BEGIN RECORDS FOR THIS TASK
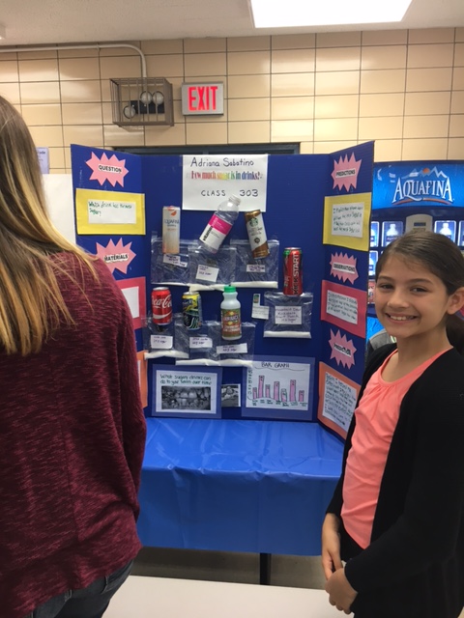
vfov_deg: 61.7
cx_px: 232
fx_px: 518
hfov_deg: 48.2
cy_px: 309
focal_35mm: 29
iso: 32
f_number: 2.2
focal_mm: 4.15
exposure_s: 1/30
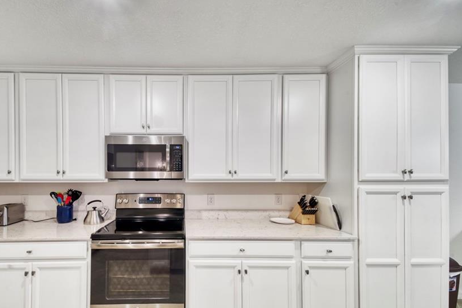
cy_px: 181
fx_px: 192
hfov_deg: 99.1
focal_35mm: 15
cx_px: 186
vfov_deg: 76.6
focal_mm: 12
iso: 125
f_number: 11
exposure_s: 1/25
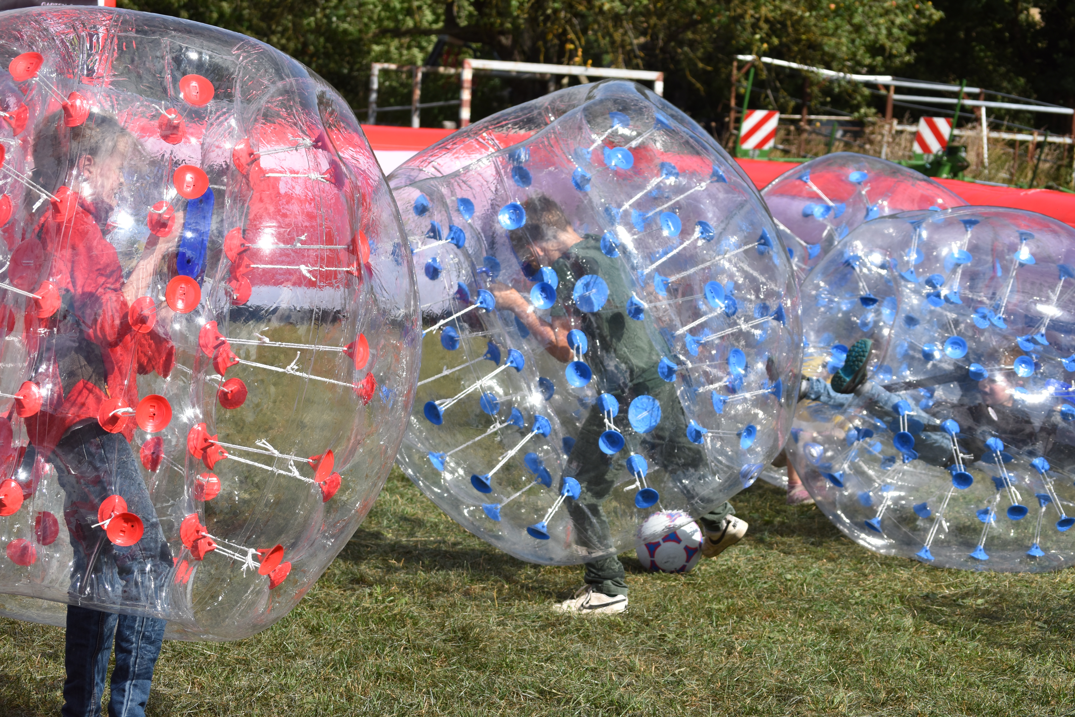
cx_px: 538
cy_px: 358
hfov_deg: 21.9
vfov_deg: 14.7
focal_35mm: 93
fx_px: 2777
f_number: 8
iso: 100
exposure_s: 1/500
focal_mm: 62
END RECORDS FOR THIS TASK
§ **WORK ORDER**
Exactly as written, give again every line from the one containing "vfov_deg: 76.6" through the last line of the material, both included, with the pictures left out.

§ **RESULT FOR THIS EXERCISE**
vfov_deg: 76.6
focal_mm: 12
iso: 125
f_number: 11
exposure_s: 1/25
cx_px: 538
cy_px: 358
hfov_deg: 21.9
vfov_deg: 14.7
focal_35mm: 93
fx_px: 2777
f_number: 8
iso: 100
exposure_s: 1/500
focal_mm: 62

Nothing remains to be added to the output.